So I went to a show this weekend. (A band called My Morning Jacket, whose recorded output, though excellent, scarcely hints at the head-exploding, ball-rocking, thunder-f**king awesomeness of their live performance. I would recommend their latest album, Z, but every copy of the CD is crippled by Sony’s absurd digital-rights-management software, and buying that kind of product is as contemptible as selling it. Don’t blame the band, though — they had no idea, they opposed the move when they found out about it, and their label even tells consumers how to circumvent the DRM. In the meantime, just buy It Still Moves or At Dawn from your local music store. Wait, where was I …)

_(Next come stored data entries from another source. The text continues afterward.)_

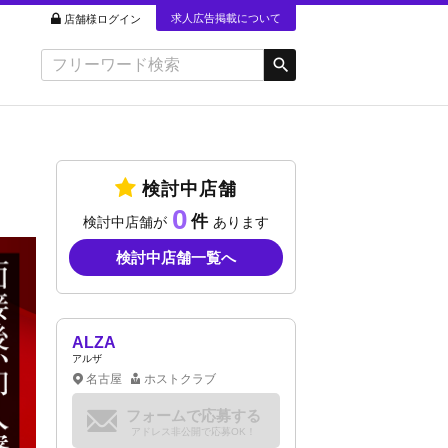
求人広告掲載について
店舗様ログイン
検討中店舗
0
検討中店舗が
あります
検討中店舗一覧へ
ALZA
アルザ
名古屋
ホストクラブ
フォームで応募する
アドレス非公開で応募OK！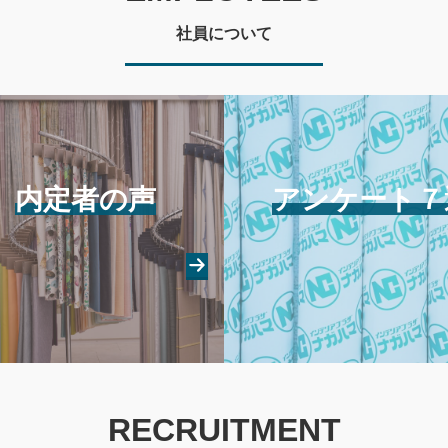
社員について
内定者の声
アンケート７
RECRUITMENT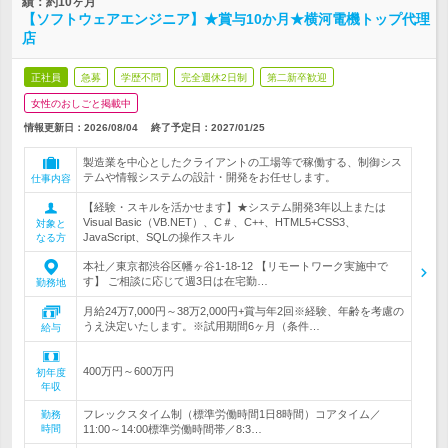
績：約10ヶ月
【ソフトウェアエンジニア】★賞与10か月★横河電機トップ代理
店
正社員
急募
学歴不問
完全週休2日制
第二新卒歓迎
女性のおしごと掲載中
情報更新日：2026/08/04
終了予定日：
2027/01/25
製造業を中心としたクライアントの工場等で稼働する、制御シス
テムや情報システムの設計・開発をお任せします。
仕事内容
【経験・スキルを活かせます】★システム開発3年以上または
Visual Basic（VB.NET）、C＃、C++、HTML5+CSS3、
対象と
JavaScript、SQLの操作スキル
なる方
本社／東京都渋谷区幡ヶ谷1-18-12 【リモートワーク実施中で
す】 ご相談に応じて週3日は在宅勤…
勤務地
月給24万7,000円～38万2,000円+賞与年2回※経験、年齢を考慮の
うえ決定いたします。※試用期間6ヶ月（条件…
給与
400万円～600万円
初年度
年収
フレックスタイム制（標準労働時間1日8時間）コアタイム／
勤務
時間
11:00～14:00標準労働時間帯／8:3…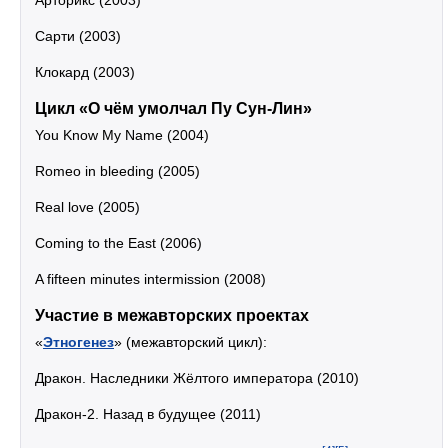
Арторикс (2003)
Сарти (2003)
Клокард (2003)
Цикл «О чём умолчал Пу Сун-Лин»
You Know My Name (2004)
Romeo in bleeding (2005)
Real love (2005)
Coming to the East (2006)
A fifteen minutes intermission (2008)
Участие в межавторских проектах
«
Этногенез
» (межавторский цикл):
Дракон. Наследники Жёлтого императора (2010)
Дракон-2. Назад в будущее (2011)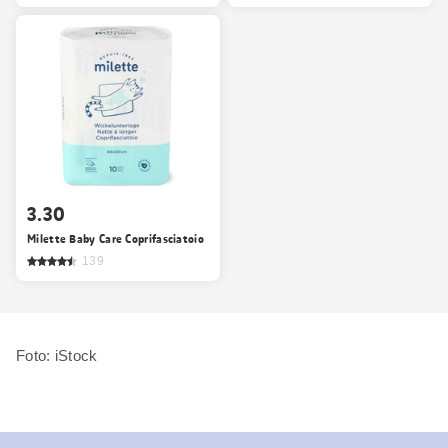
3.30
Milette Baby Care Coprifasciatoio
139
Foto: iStock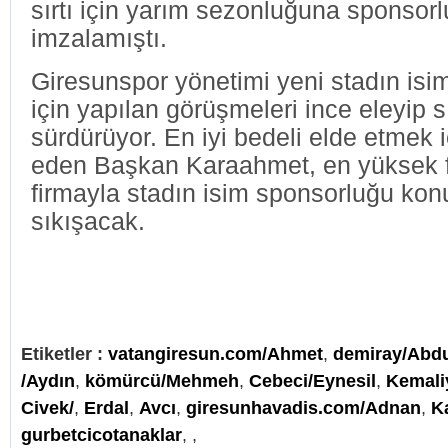
sırtı için yarım sezonluğuna sponsor
imzalamıştı.
Giresunspor yönetimi yeni stadın isi
için yapılan görüşmeleri ince eleyip 
sürdürüyor. En iyi bedeli elde etmek i
eden Başkan Karaahmet, en yüksek f
firmayla stadın isim sponsorluğu kon
sıkışacak.
Etiketler :
vatangiresun.com/Ahmet
,
demiray/Abd
/Aydın
,
kömürcü/Mehmeh
,
Cebeci/Eynesil
,
Kemali
Civek/
,
Erdal
,
Avcı
,
giresunhavadis.com/Adnan
,
K
gurbetcicotanaklar
,
,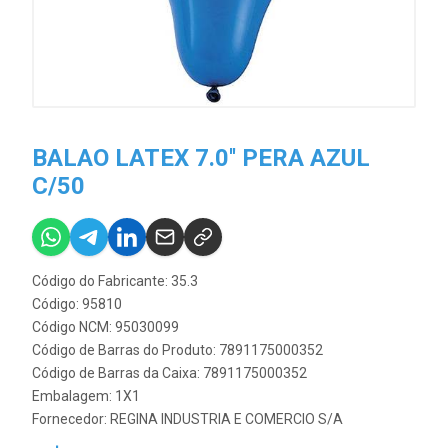
BALAO LATEX 7.0'' PERA AZUL
C/50
Código do Fabricante: 35.3
Código: 95810
Código NCM: 95030099
Código de Barras do Produto: 7891175000352
Código de Barras da Caixa: 7891175000352
Embalagem: 1X1
Fornecedor:
REGINA INDUSTRIA E COMERCIO S/A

Anyhoo, I went to this show, and as I checked out the merch table, I wondered why you never see environmental materials at venues like this small club. You see them at, say, Bonnaroo, or a Phish show (back where there were Phish shows), or a Dave Matthews Band show maybe. But they only seem to crop up around bands that are from the hippie-tinged jam-band scene — i.e., precisely the shows where the attendees are likely already on board with the eco-program. See, for instance, this InterActivist we had, who runs an outfit called Rock the Earth. He works primarily with a band called the String Cheese Incident, and, you know … god love ’em, but SCI fans are already down with nature. They even smell like it.
What about the hipsters? What about the semi-affluent, college-educated, tech-savvy, media-saturated twenty-somethings with artfully disheveled hair? They are, like it or not, apt to be central players in our culture in coming years ("the next generation," blah blah).
They have no tolerance whatsoever for the kind of earnest, soft-focus appeals most enviro-groups pitch. They are, let’s face it, a tad self-absorbed, but they are attracted to all that is innovative, cool, and cutting-edge. Coolhunting is practically a genre unto itself on the net these days. And lots of stuff that’s going on in the green world these days fits the bill.
Is anyone trying to snag this crowd? Is anyone tailoring a message to them? Is there anything I could imagine seeing on that merch table that wouldn’t make me cringe, that might actually turn some heads?
I got no answers, only this persistent ringing in my ears. Any ideas?